The director Fred Zinnemann’s film was lavished with awards and critical praise on its release, for its opulent mise-en-scène and the incredible performances from its cast. Zinneman had a history of making films about reluctant heroes with a strong sense of destiny. As in High Noon and other films of his, the hero is almost entirely unsupported by family or friends. It is hard to find in any of his work (even Oklahoma) an ending in which everybody lives happily ever after.
In its Masters of Cinema Series, Eureka Video has transcribed on to DVD/Blu-ray for the first time in the UK A Man for All Seasons in a special HD dual-format edition (EKA70244). It includes audio commentary by the film historians Nick Redman, Julie Kirgo, and Lem Dobbs; a new video interview with the film scholar Neil Sinyard; a The Life of Saint Thomas More featurette; and the original theatrical trailer, as well as a booklet with new writing on the film.
In the light of Hilary Mantel’s interpretation of Sir Thomas More in Wolf Hall, it is interesting to re-watch the film’s uncomplicated view of its hero. Mantel casts More as the villain, considering Thomas Cromwell in a kinder light. Though More has been canonised, it is hard to overlook his own persecution of “heretics”. Whatever were the full facts, A Man for All Seasons is a direct appeal to decency and courage.
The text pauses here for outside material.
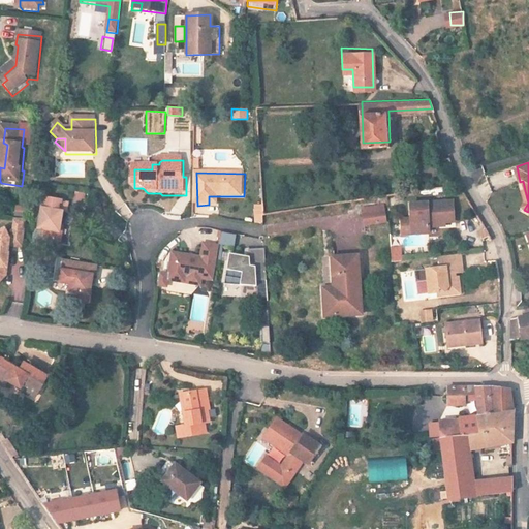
[(84,203),(85,193),(74,191),(73,200),(84,203)]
Even if today’s audiences might puzzle over someone prepared to martyr himself over his sovereign’s marriage problem, we can surely relate to the dilemma of a politician who is expected to advance laws that he can’t support.
In the 1960s, cinemagoers would have identified with Zinneman’s exposure of the iniquity of show trials, whether the Soviet ones then current or those of the still recent Third Reich in his native Vienna. In many ways, it is as much a political as a religious film. Pope John Paul II nominated More the patron saint of politicians. A Man for All Seasons works best when it is read as about one who, according to his lights, believed conscience to be God-given and, therefore, to be heeded above the lesser claims of state, devilishly seductive though they may be.